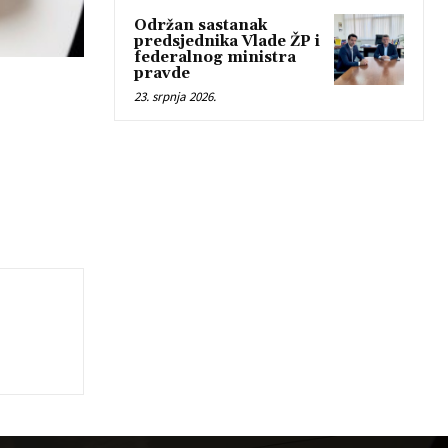
Održan sastanak
predsjednika Vlade ŽP i
federalnog ministra
pravde
23. srpnja 2026.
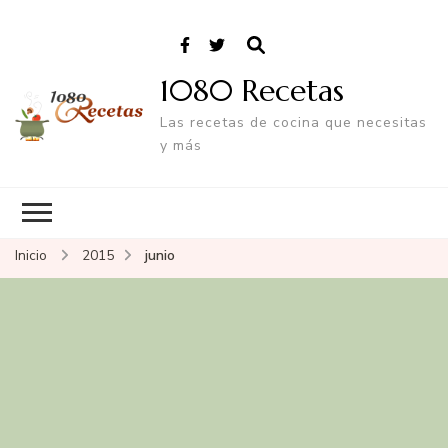
1080 Recetas
Las recetas de cocina que necesitas
y más
Inicio
2015
junio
******************************
◆ **Exercise details**
Copy the records exactly, minus any pictures.

◆ **Finished exercise**
Održan sastanak
predsjednika Vlade ŽP i
federalnog ministra
pravde
23. srpnja 2026.
1080 Recetas
Las recetas de cocina que necesitas
y más
Inicio
2015
junio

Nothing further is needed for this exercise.